- **Assigned task**:
What is needed here is every line of the records that includes "APERTURE".

- **Available data**:
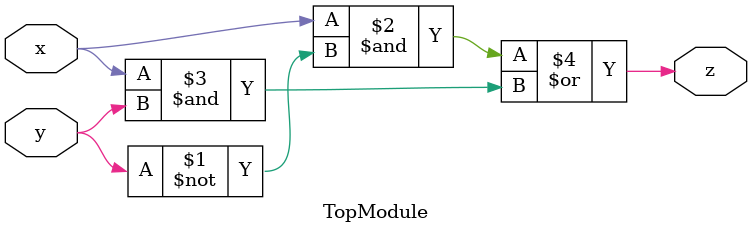
<source format=sv>


module TopModule (
  input x,
  input y,
  output z
);

assign z = ((x & ~y) | (x & y));
endmodule

</source>
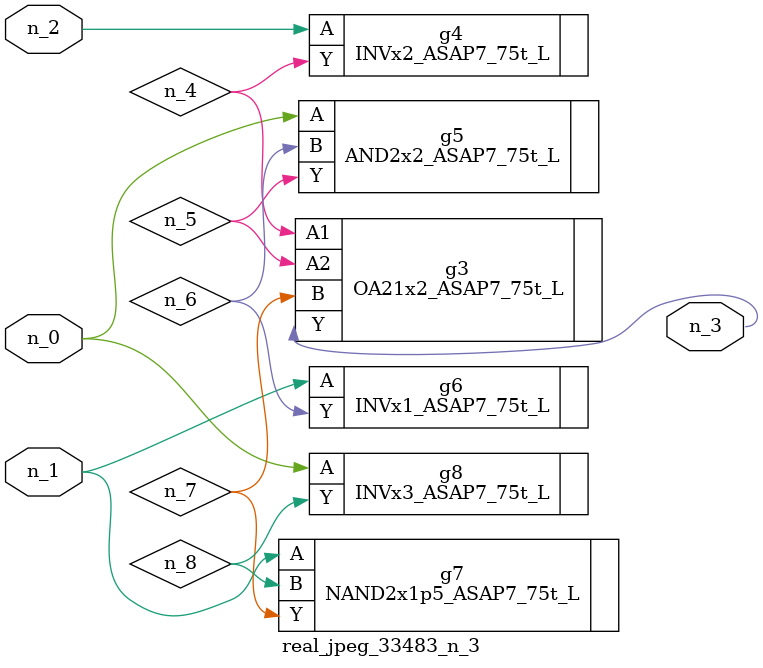
<source format=v>
module real_jpeg_33483_n_3 (n_1, n_0, n_2, n_3);

input n_1;
input n_0;
input n_2;

output n_3;

wire n_5;
wire n_8;
wire n_4;
wire n_6;
wire n_7;

AND2x2_ASAP7_75t_L g5 ( 
.A(n_0),
.B(n_6),
.Y(n_5)
);

INVx3_ASAP7_75t_L g8 ( 
.A(n_0),
.Y(n_8)
);

INVx1_ASAP7_75t_L g6 ( 
.A(n_1),
.Y(n_6)
);

NAND2x1p5_ASAP7_75t_L g7 ( 
.A(n_1),
.B(n_8),
.Y(n_7)
);

INVx2_ASAP7_75t_L g4 ( 
.A(n_2),
.Y(n_4)
);

OA21x2_ASAP7_75t_L g3 ( 
.A1(n_4),
.A2(n_5),
.B(n_7),
.Y(n_3)
);


endmodule
</source>
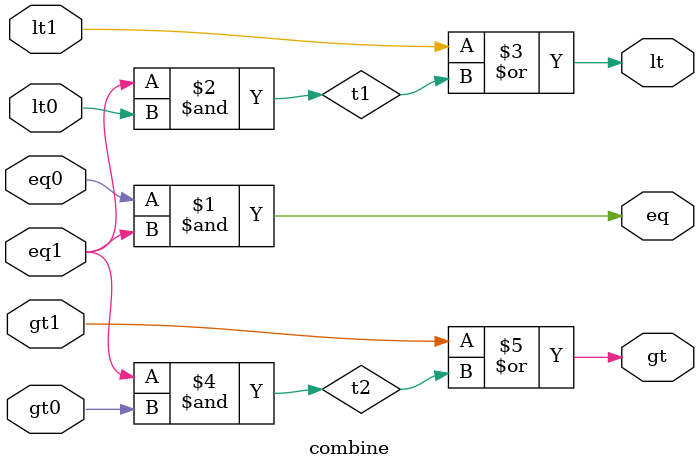
<source format=v>
module combine(eq,lt,gt,eq0,lt0,gt0,eq1,lt1,gt1);
  input eq0,lt0,gt0,eq1,lt1,gt1;
  output eq,lt,gt;
  wire t1,t2;

  assign eq = eq0 & eq1;
  assign t1 = eq1 & lt0;
  assign lt = lt1 | t1;
  assign t2 = eq1 & gt0;
  assign gt = gt1 | t2;

  endmodule

</source>
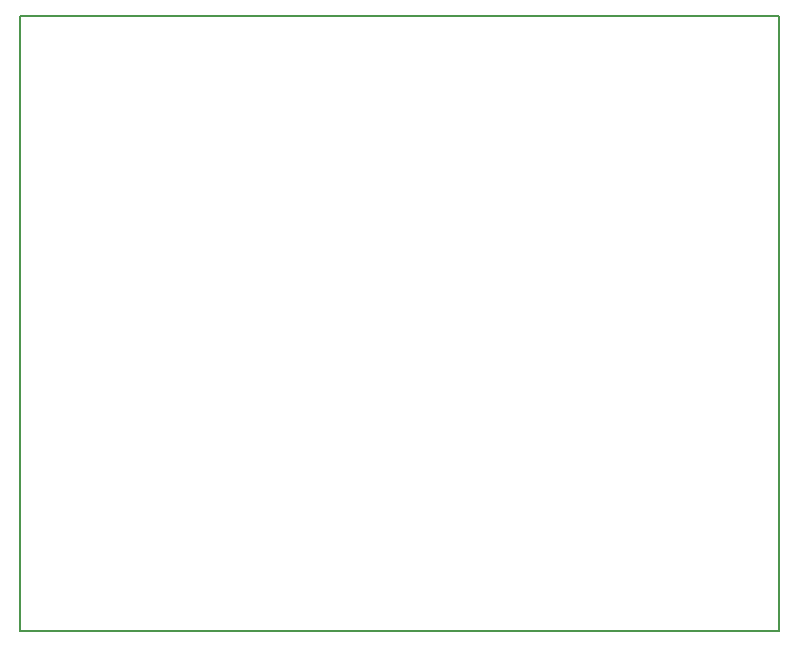
<source format=gbr>
G04 #@! TF.FileFunction,Profile,NP*
%FSLAX46Y46*%
G04 Gerber Fmt 4.6, Leading zero omitted, Abs format (unit mm)*
G04 Created by KiCad (PCBNEW 4.0.5) date 09/14/17 13:27:59*
%MOMM*%
%LPD*%
G01*
G04 APERTURE LIST*
%ADD10C,0.100000*%
%ADD11C,0.150000*%
G04 APERTURE END LIST*
D10*
D11*
X156590000Y-97660000D02*
X156590000Y-149730000D01*
X220853000Y-149733000D02*
X156591000Y-149733000D01*
X220853000Y-97663000D02*
X220853000Y-149733000D01*
X156591000Y-97663000D02*
X220853000Y-97663000D01*
M02*

</source>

- **Answer box**:
G04 APERTURE LIST*
G04 APERTURE END LIST*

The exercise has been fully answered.